Une obligation verte (Green Bond) est un instrument de dette à taux fixe émis pour lever des capitaux exclusivement destinés à des projets ayant des bénéfices environnementaux ou climatiques. Les investisseurs prêtent à un émetteur (État, entreprise, etc.) et perçoivent des intérêts périodiques, avec l’assurance que leur capital finance des initiatives vertes certifiées.
Une obligation verte (Green Bond), également appelée obligation climatique (climate bond), est un titre financier conçu pour orienter des capitaux vers des projets qui luttent contre le changement climatique et favorisent la durabilité. Elle fonctionne comme une obligation classique : un émetteur emprunte un montant fixe pour une durée déterminée et le rembourse avec intérêts. La différence clé réside dans l’engagement formel d’affecter les fonds levés — l’« affectation des produits » (use of proceeds) — au financement ou au refinancement d’actifs, de projets ou d’activités dont le caractère « vert » est vérifiable.

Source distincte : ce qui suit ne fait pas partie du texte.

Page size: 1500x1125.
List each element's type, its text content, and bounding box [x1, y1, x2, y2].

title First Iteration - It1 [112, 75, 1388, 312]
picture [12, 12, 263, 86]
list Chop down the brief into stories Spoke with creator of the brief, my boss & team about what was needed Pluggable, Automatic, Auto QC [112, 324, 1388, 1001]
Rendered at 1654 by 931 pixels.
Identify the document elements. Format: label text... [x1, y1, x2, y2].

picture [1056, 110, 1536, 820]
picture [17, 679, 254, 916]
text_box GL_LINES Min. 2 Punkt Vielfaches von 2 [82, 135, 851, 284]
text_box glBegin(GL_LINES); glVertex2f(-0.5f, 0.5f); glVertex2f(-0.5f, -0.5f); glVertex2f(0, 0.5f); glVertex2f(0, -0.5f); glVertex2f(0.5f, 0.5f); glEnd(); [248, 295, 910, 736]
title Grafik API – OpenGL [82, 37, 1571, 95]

Ces instruments sont essentiels pour changer d’échelle en matière de finance climat. Ils permettent aux acteurs publics et privés d’accéder aux ressources considérables des marchés mondiaux de capitaux afin de financer des infrastructures environnementales de grande ampleur, des centrales d’énergies renouvelables aux systèmes de gestion durable de l’eau. Pour les investisseurs, les obligations vertes offrent un moyen de contribuer à des résultats environnementaux positifs tout en percevant un rendement financier prévisible, ce qui en fait un pilier de nombreuses stratégies ESG (Environmental, Social, and Governance) et d’investissement à impact.

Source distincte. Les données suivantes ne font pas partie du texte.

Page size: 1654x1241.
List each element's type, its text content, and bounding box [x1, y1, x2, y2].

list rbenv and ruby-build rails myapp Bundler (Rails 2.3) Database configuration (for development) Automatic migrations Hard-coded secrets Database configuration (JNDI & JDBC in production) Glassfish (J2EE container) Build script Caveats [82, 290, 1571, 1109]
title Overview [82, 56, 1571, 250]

L’intégrité d’une obligation verte repose sur la transparence et la redevabilité. Pour s’assurer que les produits de l’émission sont utilisés de manière appropriée et éviter le « greenwashing », les émetteurs suivent généralement des cadres établis. Le plus reconnu est celui des Green Bond Principles (GBP), publié par l’International Capital Market Association (ICMA).
Les principaux éléments encadrés par ces principes comprennent :
- Affectation des produits (Use of Proceeds) : Le prospectus de l’obligation doit indiquer explicitement les types de projets verts éligibles qu’elle financera. Les catégories courantes incluent les énergies renouvelables, l’efficacité énergétique, les transports propres, l’usage durable des sols et les projets d’adaptation au changement climatique.
- Processus d’évaluation et de sélection des projets : L’émetteur doit préciser les critères utilisés pour déterminer comment les projets s’inscrivent dans les catégories vertes éligibles et leurs objectifs environnementaux.
- Gestion des produits : Les produits nets de l’obligation verte doivent être suivis via un processus interne formalisé, souvent crédités sur un compte séparé, afin de garantir qu’ils sont alloués uniquement à des projets éligibles.
- Reporting : Les émetteurs doivent fournir des rapports réguliers sur l’allocation des fonds et, lorsque cela est possible, communiquer l’impact environnemental attendu des projets.
Exemples concrets
- Obligation verte souveraine : Le gouvernement allemand émet une obligation verte de 6 milliards d’euros pour financer des projets détaillés dans son budget fédéral. Les produits sont alloués à des domaines tels que la promotion des véhicules électriques et des infrastructures de recharge (transports propres), le développement de l’éolien offshore (énergies renouvelables) et des initiatives internationales d’action climatique.
- Obligation verte d’entreprise : Une grande entreprise technologique comme Apple Inc. émet une obligation verte de 1 milliard de dollars. Les fonds servent à construire de nouveaux centres de données alimentés intégralement par des énergies renouvelables, à investir dans des solutions d’économie circulaire sur le cycle de vie des produits et à améliorer l’efficacité énergétique des bâtiments de l’entreprise.
En investissant dans ce type d’obligations, particuliers et institutions soutiennent directement le développement d’actifs tangibles qui contribuent à décarboner l’économie.